Na verdade a cabeça de pedra é um artifício criado por uma elite de Imortais que vive numa terra idílica, o Vortex: uma terra com paz, abundância, conhecimento e imortalidade. Como seres imortais, o sexo foi abolido como desnecessário. Controlam o “deus” Zardoz para incutir o temor religioso nos Exterminadores para que, dessa forma, eliminem os “brutais” da face da Terra e evitem que a “ameaça humana” prolifere-se.
Zed secretamente viaja no interior da cabeça de pedra de Zardoz para descobrir quem controla os deuses e encontrar a verdade no Vortex: esse paraíso hermeticamente fechado é tão estagnado e estéril que o tédio está se estendendo entre seus habitantes como uma doença. É um mundo anêmico onde todos passam o tempo fazendo pães e em discussões acadêmicas. Sem vontade de viver, os “dissidentes entediados” são confinados como loucos em uma espécie de hospital psiquiátrico. A única coisa que desejam é alguém que lhes devolva a bênção da morte para se libertarem.
O Sci-fi sem futuro
A Ciência e o Racionalismo da Modernidade criou o gênero Ficção Científica com seus mundos utópicos no futuro, com design arrojado, clean, asséptico, com máquinas e tecnologias cujas funções são aprimoramentos das tecnologias atuais (carros que voam, medicina que cura todas as doenças, prédios que alcançam as nuvens etc.). Dentro da modernidade a utopia criou o seu oposto, a distopia ou antiutopia. Obras como “1984” de George Orwell ou “Admirável Mundo Novo” de Aldous Huxley vão apresentar mundos futuros onde os aprimoramentos tecnológicos foram tão perfeitos que mostram a face da desumanização, controle e autoritarismo. Tal avanço tecnológico somente pode ser comandado por Estados totalitários e elites insensíveis.
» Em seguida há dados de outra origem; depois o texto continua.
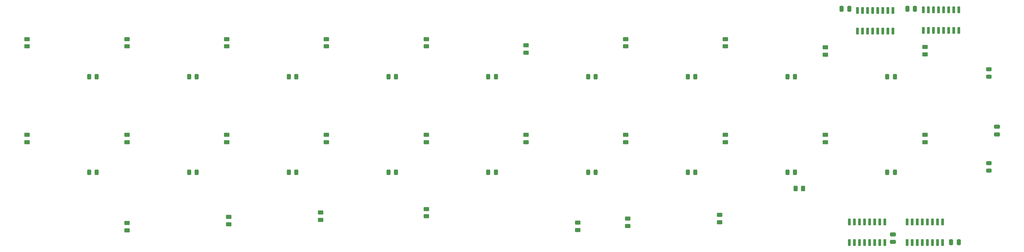
<source format=gbr>
%TF.GenerationSoftware,KiCad,Pcbnew,8.0.4*%
%TF.CreationDate,2024-09-17T23:37:22+02:00*%
%TF.ProjectId,Buttons_Flash,42757474-6f6e-4735-9f46-6c6173682e6b,rev?*%
%TF.SameCoordinates,Original*%
%TF.FileFunction,Paste,Top*%
%TF.FilePolarity,Positive*%
%FSLAX46Y46*%
G04 Gerber Fmt 4.6, Leading zero omitted, Abs format (unit mm)*
G04 Created by KiCad (PCBNEW 8.0.4) date 2024-09-17 23:37:22*
%MOMM*%
%LPD*%
G01*
G04 APERTURE LIST*
G04 Aperture macros list*
%AMRoundRect*
0 Rectangle with rounded corners*
0 $1 Rounding radius*
0 $2 $3 $4 $5 $6 $7 $8 $9 X,Y pos of 4 corners*
0 Add a 4 corners polygon primitive as box body*
4,1,4,$2,$3,$4,$5,$6,$7,$8,$9,$2,$3,0*
0 Add four circle primitives for the rounded corners*
1,1,$1+$1,$2,$3*
1,1,$1+$1,$4,$5*
1,1,$1+$1,$6,$7*
1,1,$1+$1,$8,$9*
0 Add four rect primitives between the rounded corners*
20,1,$1+$1,$2,$3,$4,$5,0*
20,1,$1+$1,$4,$5,$6,$7,0*
20,1,$1+$1,$6,$7,$8,$9,0*
20,1,$1+$1,$8,$9,$2,$3,0*%
G04 Aperture macros list end*
%ADD10RoundRect,0.243750X0.243750X0.456250X-0.243750X0.456250X-0.243750X-0.456250X0.243750X-0.456250X0*%
%ADD11RoundRect,0.250000X0.450000X-0.262500X0.450000X0.262500X-0.450000X0.262500X-0.450000X-0.262500X0*%
%ADD12RoundRect,0.250000X-0.450000X0.262500X-0.450000X-0.262500X0.450000X-0.262500X0.450000X0.262500X0*%
%ADD13RoundRect,0.250000X0.475000X-0.250000X0.475000X0.250000X-0.475000X0.250000X-0.475000X-0.250000X0*%
%ADD14RoundRect,0.150000X-0.150000X0.725000X-0.150000X-0.725000X0.150000X-0.725000X0.150000X0.725000X0*%
%ADD15RoundRect,0.250000X0.250000X0.475000X-0.250000X0.475000X-0.250000X-0.475000X0.250000X-0.475000X0*%
%ADD16RoundRect,0.250000X0.262500X0.450000X-0.262500X0.450000X-0.262500X-0.450000X0.262500X-0.450000X0*%
%ADD17RoundRect,0.243750X-0.456250X0.243750X-0.456250X-0.243750X0.456250X-0.243750X0.456250X0.243750X0*%
%ADD18RoundRect,0.150000X0.150000X-0.725000X0.150000X0.725000X-0.150000X0.725000X-0.150000X-0.725000X0*%
%ADD19RoundRect,0.250000X-0.250000X-0.475000X0.250000X-0.475000X0.250000X0.475000X-0.250000X0.475000X0*%
G04 APERTURE END LIST*
D10*
%TO.C,D12*%
X116437500Y-127000000D03*
X114562500Y-127000000D03*
%TD*%
D11*
%TO.C,R19*%
X224000000Y-119412500D03*
X224000000Y-117587500D03*
%TD*%
D10*
%TO.C,D13*%
X141437500Y-127000000D03*
X139562500Y-127000000D03*
%TD*%
D12*
%TO.C,R27*%
X97500000Y-137087500D03*
X97500000Y-138912500D03*
%TD*%
D11*
%TO.C,R7*%
X174000000Y-95412500D03*
X174000000Y-93587500D03*
%TD*%
D13*
%TO.C,C5*%
X267000000Y-117450000D03*
X267000000Y-115550000D03*
%TD*%
D11*
%TO.C,R1*%
X24000000Y-95412500D03*
X24000000Y-93587500D03*
%TD*%
D10*
%TO.C,D10*%
X66437500Y-127000000D03*
X64562500Y-127000000D03*
%TD*%
D11*
%TO.C,R8*%
X199000000Y-95412500D03*
X199000000Y-93587500D03*
%TD*%
%TO.C,R12*%
X99000000Y-119412500D03*
X99000000Y-117587500D03*
%TD*%
D14*
%TO.C,U4*%
X238945000Y-139425000D03*
X237675000Y-139425000D03*
X236405000Y-139425000D03*
X235135000Y-139425000D03*
X233865000Y-139425000D03*
X232595000Y-139425000D03*
X231325000Y-139425000D03*
X230055000Y-139425000D03*
X230055000Y-144575000D03*
X231325000Y-144575000D03*
X232595000Y-144575000D03*
X233865000Y-144575000D03*
X235135000Y-144575000D03*
X236405000Y-144575000D03*
X237675000Y-144575000D03*
X238945000Y-144575000D03*
%TD*%
D10*
%TO.C,D2*%
X66500000Y-103000000D03*
X64625000Y-103000000D03*
%TD*%
D12*
%TO.C,R25*%
X49000000Y-139675000D03*
X49000000Y-141500000D03*
%TD*%
D10*
%TO.C,D7*%
X191437500Y-103000000D03*
X189562500Y-103000000D03*
%TD*%
%TO.C,D16*%
X216437500Y-127000000D03*
X214562500Y-127000000D03*
%TD*%
D11*
%TO.C,R17*%
X224000000Y-97500000D03*
X224000000Y-95675000D03*
%TD*%
D15*
%TO.C,C2*%
X246500000Y-86000000D03*
X244600000Y-86000000D03*
%TD*%
D11*
%TO.C,R13*%
X124000000Y-119412500D03*
X124000000Y-117587500D03*
%TD*%
D16*
%TO.C,R32*%
X218412500Y-131000000D03*
X216587500Y-131000000D03*
%TD*%
D17*
%TO.C,D18*%
X265000000Y-101125000D03*
X265000000Y-103000000D03*
%TD*%
D18*
%TO.C,U2*%
X248609999Y-91425000D03*
X249879999Y-91425000D03*
X251149999Y-91425000D03*
X252419999Y-91425000D03*
X253689999Y-91425000D03*
X254959999Y-91425000D03*
X256229999Y-91425000D03*
X257499999Y-91425000D03*
X257499999Y-86275000D03*
X256229999Y-86275000D03*
X254959999Y-86275000D03*
X253689999Y-86275000D03*
X252419999Y-86275000D03*
X251149999Y-86275000D03*
X249879999Y-86275000D03*
X248609999Y-86275000D03*
%TD*%
D10*
%TO.C,D9*%
X41437500Y-127000000D03*
X39562500Y-127000000D03*
%TD*%
D11*
%TO.C,R5*%
X124000000Y-95412500D03*
X124000000Y-93587500D03*
%TD*%
D12*
%TO.C,R26*%
X74500000Y-138175000D03*
X74500000Y-140000000D03*
%TD*%
D11*
%TO.C,R15*%
X174000000Y-119412500D03*
X174000000Y-117587500D03*
%TD*%
%TO.C,R10*%
X49000000Y-119412500D03*
X49000000Y-117587500D03*
%TD*%
D10*
%TO.C,D17*%
X241437500Y-103000000D03*
X239562500Y-103000000D03*
%TD*%
%TO.C,D4*%
X116437500Y-103000000D03*
X114562500Y-103000000D03*
%TD*%
D14*
%TO.C,U3*%
X253445000Y-139425000D03*
X252175000Y-139425000D03*
X250905000Y-139425000D03*
X249635000Y-139425000D03*
X248365000Y-139425000D03*
X247095000Y-139425000D03*
X245825000Y-139425000D03*
X244555000Y-139425000D03*
X244555000Y-144575000D03*
X245825000Y-144575000D03*
X247095000Y-144575000D03*
X248365000Y-144575000D03*
X249635000Y-144575000D03*
X250905000Y-144575000D03*
X252175000Y-144575000D03*
X253445000Y-144575000D03*
%TD*%
D12*
%TO.C,R30*%
X174500000Y-138587500D03*
X174500000Y-140412500D03*
%TD*%
%TO.C,R28*%
X124000000Y-136175000D03*
X124000000Y-138000000D03*
%TD*%
%TO.C,R31*%
X197500000Y-137675000D03*
X197500000Y-139500000D03*
%TD*%
D10*
%TO.C,D11*%
X91437500Y-127000000D03*
X89562500Y-127000000D03*
%TD*%
D19*
%TO.C,C3*%
X255550000Y-144500000D03*
X257450000Y-144500000D03*
%TD*%
D11*
%TO.C,R11*%
X74000000Y-119412500D03*
X74000000Y-117587500D03*
%TD*%
D12*
%TO.C,R29*%
X162000000Y-139587500D03*
X162000000Y-141412500D03*
%TD*%
D18*
%TO.C,U1*%
X232055000Y-91575000D03*
X233325000Y-91575000D03*
X234595000Y-91575000D03*
X235865000Y-91575000D03*
X237135000Y-91575000D03*
X238405000Y-91575000D03*
X239675000Y-91575000D03*
X240945000Y-91575000D03*
X240945000Y-86425000D03*
X239675000Y-86425000D03*
X238405000Y-86425000D03*
X237135000Y-86425000D03*
X235865000Y-86425000D03*
X234595000Y-86425000D03*
X233325000Y-86425000D03*
X232055000Y-86425000D03*
%TD*%
D10*
%TO.C,D14*%
X166437500Y-127000000D03*
X164562500Y-127000000D03*
%TD*%
D11*
%TO.C,R14*%
X149000000Y-119412500D03*
X149000000Y-117587500D03*
%TD*%
%TO.C,R16*%
X199000000Y-119412500D03*
X199000000Y-117587500D03*
%TD*%
%TO.C,R6*%
X149000000Y-97000000D03*
X149000000Y-95175000D03*
%TD*%
D17*
%TO.C,D20*%
X265000000Y-124682500D03*
X265000000Y-126557500D03*
%TD*%
D11*
%TO.C,R3*%
X74000000Y-95412500D03*
X74000000Y-93587500D03*
%TD*%
D10*
%TO.C,D1*%
X41437500Y-103000000D03*
X39562500Y-103000000D03*
%TD*%
%TO.C,D6*%
X166437500Y-103000000D03*
X164562500Y-103000000D03*
%TD*%
D11*
%TO.C,R9*%
X24000000Y-119412500D03*
X24000000Y-117587500D03*
%TD*%
%TO.C,R4*%
X99000000Y-95412500D03*
X99000000Y-93587500D03*
%TD*%
%TO.C,R2*%
X49000000Y-95412500D03*
X49000000Y-93587500D03*
%TD*%
D15*
%TO.C,C1*%
X230000000Y-86000000D03*
X228100000Y-86000000D03*
%TD*%
D10*
%TO.C,D19*%
X241437500Y-127000000D03*
X239562500Y-127000000D03*
%TD*%
%TO.C,D3*%
X91437500Y-103000000D03*
X89562500Y-103000000D03*
%TD*%
%TO.C,D15*%
X191437500Y-127000000D03*
X189562500Y-127000000D03*
%TD*%
D11*
%TO.C,R20*%
X249000000Y-119412500D03*
X249000000Y-117587500D03*
%TD*%
D10*
%TO.C,D5*%
X141437500Y-103000000D03*
X139562500Y-103000000D03*
%TD*%
D13*
%TO.C,C4*%
X241000000Y-144450000D03*
X241000000Y-142550000D03*
%TD*%
D10*
%TO.C,D8*%
X216437500Y-103000000D03*
X214562500Y-103000000D03*
%TD*%
D11*
%TO.C,R18*%
X249000000Y-97412500D03*
X249000000Y-95587500D03*
%TD*%
M02*

</source>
Ao contrário, a partir do filme “Planeta dos Macacos” (1968) temos uma ficção científica paradoxal: embora seja um gênero baseado na ideia de futuro, a partir desse filme temos um enfraquecimento da percepção futurista modernista. Chegamos ao futuro, mas ele não existe, é pós-apocalíptico. A questão não é mais a desumanização provocada pela hipertrofia tecnológica. Ou a tecnologia destruiu a própria realidade (“Matrix”, 1999) ou a humanidade (no caso de “Zardoz” ou “Mad Max” – 1979) ou, então, a tecnologia tornou-se inoperante e falha com naves infectas de umidade e formas de vida assassinas (“Alien”, 1979) e cidades em constantes trevas e chuva ácida (“Blade Runner”, 1982).
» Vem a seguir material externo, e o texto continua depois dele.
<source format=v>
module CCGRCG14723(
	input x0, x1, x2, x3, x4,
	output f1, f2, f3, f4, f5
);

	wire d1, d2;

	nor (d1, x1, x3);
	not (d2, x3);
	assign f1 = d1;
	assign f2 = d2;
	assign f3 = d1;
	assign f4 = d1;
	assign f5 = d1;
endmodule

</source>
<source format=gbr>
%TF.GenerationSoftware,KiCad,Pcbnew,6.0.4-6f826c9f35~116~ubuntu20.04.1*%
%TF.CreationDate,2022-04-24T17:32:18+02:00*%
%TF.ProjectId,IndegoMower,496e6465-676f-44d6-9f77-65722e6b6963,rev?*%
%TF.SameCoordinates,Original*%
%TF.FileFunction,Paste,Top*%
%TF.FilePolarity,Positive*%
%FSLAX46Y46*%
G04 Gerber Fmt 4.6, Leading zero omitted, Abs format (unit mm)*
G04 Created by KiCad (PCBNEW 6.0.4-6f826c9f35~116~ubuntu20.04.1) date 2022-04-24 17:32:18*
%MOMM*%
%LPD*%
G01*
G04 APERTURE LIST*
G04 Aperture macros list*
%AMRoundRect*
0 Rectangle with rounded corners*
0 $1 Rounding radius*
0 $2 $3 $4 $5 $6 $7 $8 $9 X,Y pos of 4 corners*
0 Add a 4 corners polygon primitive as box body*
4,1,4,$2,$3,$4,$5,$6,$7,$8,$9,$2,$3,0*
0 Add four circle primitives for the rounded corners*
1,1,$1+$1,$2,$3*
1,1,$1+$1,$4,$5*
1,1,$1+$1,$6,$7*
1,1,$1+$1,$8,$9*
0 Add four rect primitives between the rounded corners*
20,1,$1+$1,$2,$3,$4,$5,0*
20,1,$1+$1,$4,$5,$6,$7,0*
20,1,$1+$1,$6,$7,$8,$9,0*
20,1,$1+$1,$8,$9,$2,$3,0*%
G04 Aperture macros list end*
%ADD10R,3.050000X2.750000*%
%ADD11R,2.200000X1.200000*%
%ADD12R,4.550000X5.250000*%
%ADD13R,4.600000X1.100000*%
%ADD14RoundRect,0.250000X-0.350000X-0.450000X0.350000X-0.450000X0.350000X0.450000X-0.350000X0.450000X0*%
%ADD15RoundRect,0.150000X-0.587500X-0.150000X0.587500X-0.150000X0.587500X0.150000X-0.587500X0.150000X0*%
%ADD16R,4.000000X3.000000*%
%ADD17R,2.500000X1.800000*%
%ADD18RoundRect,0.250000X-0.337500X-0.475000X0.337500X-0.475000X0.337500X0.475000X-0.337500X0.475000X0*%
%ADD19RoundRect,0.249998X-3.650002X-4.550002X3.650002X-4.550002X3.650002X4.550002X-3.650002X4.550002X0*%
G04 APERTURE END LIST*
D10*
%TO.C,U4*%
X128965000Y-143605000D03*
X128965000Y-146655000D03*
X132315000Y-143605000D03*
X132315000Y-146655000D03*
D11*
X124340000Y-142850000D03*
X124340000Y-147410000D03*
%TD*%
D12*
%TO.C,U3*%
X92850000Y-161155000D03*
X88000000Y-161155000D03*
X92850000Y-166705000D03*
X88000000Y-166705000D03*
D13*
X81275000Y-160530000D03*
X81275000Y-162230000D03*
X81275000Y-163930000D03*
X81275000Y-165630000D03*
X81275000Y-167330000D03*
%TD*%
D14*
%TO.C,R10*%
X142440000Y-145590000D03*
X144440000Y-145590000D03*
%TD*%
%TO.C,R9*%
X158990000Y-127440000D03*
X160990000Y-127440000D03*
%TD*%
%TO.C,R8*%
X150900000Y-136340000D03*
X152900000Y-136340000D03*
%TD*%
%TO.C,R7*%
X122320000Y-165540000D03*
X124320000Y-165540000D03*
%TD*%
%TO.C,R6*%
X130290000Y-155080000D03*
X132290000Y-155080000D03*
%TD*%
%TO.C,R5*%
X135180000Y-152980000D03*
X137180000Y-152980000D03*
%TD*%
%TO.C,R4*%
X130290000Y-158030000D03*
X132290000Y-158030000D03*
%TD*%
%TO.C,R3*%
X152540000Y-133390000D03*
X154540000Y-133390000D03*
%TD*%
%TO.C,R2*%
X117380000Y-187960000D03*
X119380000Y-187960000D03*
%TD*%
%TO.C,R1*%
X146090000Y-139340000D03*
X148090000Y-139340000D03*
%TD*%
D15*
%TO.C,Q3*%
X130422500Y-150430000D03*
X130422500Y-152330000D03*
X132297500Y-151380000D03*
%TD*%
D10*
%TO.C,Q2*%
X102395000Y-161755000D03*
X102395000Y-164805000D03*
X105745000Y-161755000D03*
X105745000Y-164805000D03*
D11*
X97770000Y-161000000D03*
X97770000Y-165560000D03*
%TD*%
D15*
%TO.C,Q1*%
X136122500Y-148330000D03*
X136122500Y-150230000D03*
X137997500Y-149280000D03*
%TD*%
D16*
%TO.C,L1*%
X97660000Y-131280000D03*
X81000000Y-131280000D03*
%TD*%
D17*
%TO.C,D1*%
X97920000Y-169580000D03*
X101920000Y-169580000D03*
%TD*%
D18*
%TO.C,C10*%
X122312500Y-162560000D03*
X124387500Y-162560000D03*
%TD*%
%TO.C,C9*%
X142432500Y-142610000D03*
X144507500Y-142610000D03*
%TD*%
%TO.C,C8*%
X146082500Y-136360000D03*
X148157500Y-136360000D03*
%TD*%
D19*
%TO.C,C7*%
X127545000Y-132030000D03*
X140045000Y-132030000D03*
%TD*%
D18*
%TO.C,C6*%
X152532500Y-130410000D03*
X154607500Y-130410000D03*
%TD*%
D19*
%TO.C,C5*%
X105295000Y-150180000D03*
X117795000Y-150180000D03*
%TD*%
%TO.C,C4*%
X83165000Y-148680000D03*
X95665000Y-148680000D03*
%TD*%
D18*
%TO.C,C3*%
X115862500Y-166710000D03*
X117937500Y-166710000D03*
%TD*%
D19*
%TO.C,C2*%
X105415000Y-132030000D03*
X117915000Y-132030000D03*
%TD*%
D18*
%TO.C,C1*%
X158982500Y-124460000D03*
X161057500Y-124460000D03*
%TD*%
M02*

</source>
É a ficção científica pós-moderna caracterizada pelo que podemos chamar de “Hipo-utopia”. “Hipo” no sentido de “insuficiência”, “posição inferior” + “topia” do grego “topus”, “lugar”. Na Hipo-utopia o futuro tal qual previsto nas utopias científicas e tecnológicas modernistas não se realizou, nem nos seus aspectos positivos (utópicos) ou negativos (distópicos). Mais do que isso, a distopia agora é ontológica: o protagonista sempre experimentará uma reviravolta ao descobrir que a realidade em que vive é ilusória. Em outras palavras, a noção de lugar ou realidade enfraquece-se para no lugar se impor a simulação, o artifício ou simplesmente a alucinação.
Em “Zardoz” temos o primeiro modelo mais acabado da hipo-utopia iniciada com “Planeta dos Macacos”: assim como o astronauta Taylor descobre ao final que ele não estava em outro planeta, mas na próprio planeta Terra em um futuro pós-apocalipse, Zed vai descobrir que Deus era um artifício (na verdade a contração do título do livro “WiZARD of OZ”= Zardoz) e que a própria realidade é uma simulação proporcionada pelo esquecimento auto-imposto pelos próprios Imortais no Vortex.